3. Pour l’application de ces dispositions, l’urgence justifie que soit prononcée la suspension d’un acte administratif lorsque l’exécution de celui-ci porte atteinte, de manière suffisamment grave et immédiate, à un intérêt public, à la situation du requérant ou aux intérêts qu’il entend défendre. Il appartient ainsi au juge des référés, saisi de conclusions tendant à la suspension d’un acte administratif, d’apprécier concrètement, compte tenu des éléments fournis par le requérant, si les effets de l’acte litigieux sont de nature à caractériser une urgence justifiant que, sans attendre le jugement de la requête au fond, l’exécution de la décision soit suspendue.

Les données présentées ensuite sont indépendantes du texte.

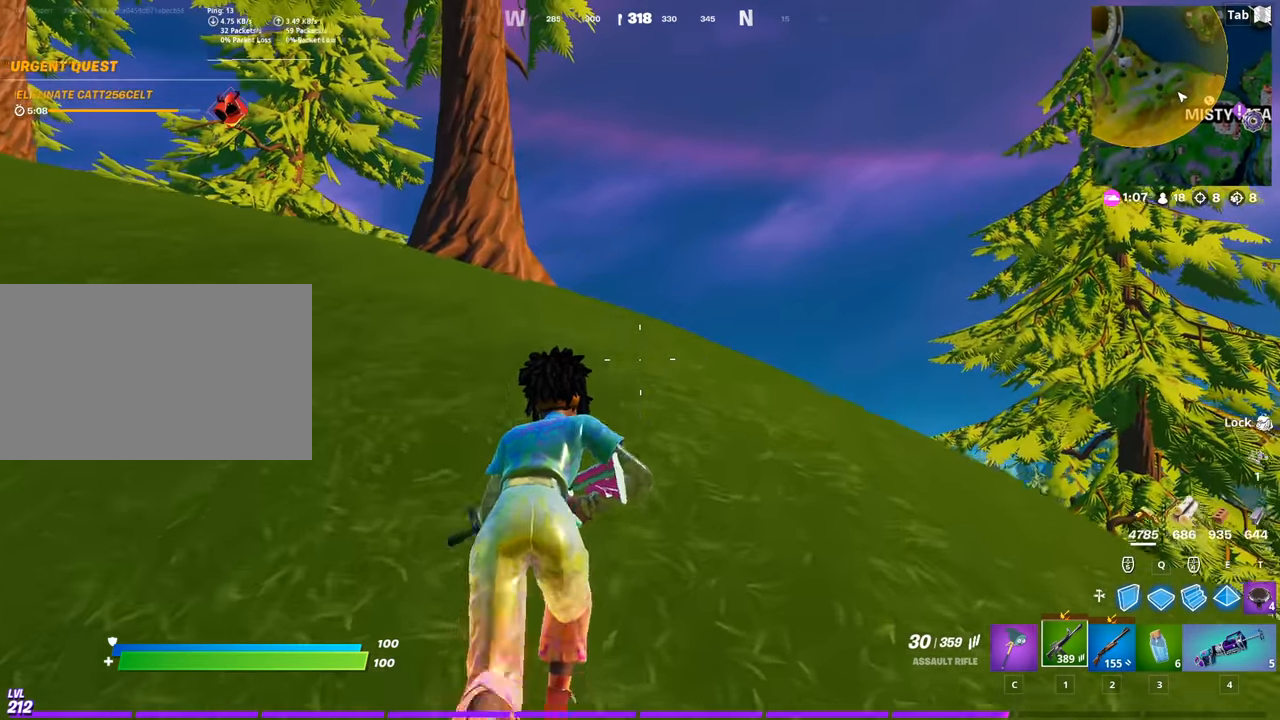
{"keys": ["d", "w"], "mouse": [], "mouse_move": "still", "events": [[317, "d", "down"]]}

Dans ce cadre, l’urgence doit être appréciée objectivement compte tenu de l’ensemble des circonstances de l’affaire.
4. Pour justifier de l’urgence à suspendre la décision refusant son inscription sur la liste des demandeurs d’emploi, le requérant soutient que cette décision le place dans une situation de précarité et est de nature à compromettre ses efforts d’insertion professionnelle car il ne peut bénéficier ni de l’allocation de retour à l’emploi, ni de l’accompagnement à la recherche d’emploi, ni d’aucune protection sociale attachée au statut de demandeur d’emploi. Toutefois, il ressort des éléments produit par France Travail et notamment d’une capture d’écran de déclaration préalable à l’embauche qu’une DPAE émise par Acoss a été faite le 26 juillet 2025 pour un CDI. Le requérant a ainsi repris une activité salariée. Il n’existe donc pas de privation actuelle et grave de revenus. En outre, la décision litigieuse n’a pas pour effet d’empêcher le requérant de rechercher un emploi. Ainsi les pièces produites au dossier par M. B… ne suffisent pas à établir que la décision litigieuse emporterait une atteinte suffisamment grave et immédiate à sa situation. Dans ces conditions, le requérant ne justifie pas d’une situation d’urgence, au sens des dispositions de l’article L. 521-1 du code de justice administrative, justifiant que, sans attendre le jugement de la requête au fond, l’exécution de la décision qu’il conteste soit suspendue. Par suite, la condition d’urgence prévue par ces dernières dispositions ne peut être regardée comme étant remplie.
5. Il résulte de ce qui précède, sans qu’il y ait lieu d’examiner le sérieux des moyens, que les conclusions à fin de suspension, ainsi que par voie de conséquence celles à fin d’injonction et celles présentées sur le fondement de l’article L. 761-1 du code de justice administrative doivent être rejetées.
O R D O N N E :
Article 1er : La requête de M. B… est rejetée.
Article 2 : La présente ordonnance sera notifiée à M. A… B… et au ministre du travail et des solidarités.
Copie en sera adressée au directeur de France Travail Nouvelle Aquitaine
Fait à Pau, le 17 novembre 2025.
La juge des référés,
F. Madelaigue
La greffière,
M. Caloone,
La République mande et ordonne au ministre du travail et des solidarités, en ce qui le concerne ou à tous commissaires de justice à ce requis en ce qui concerne les voies de droit commun, contre les parties privées, de pourvoir à l’exécution de la présente décision.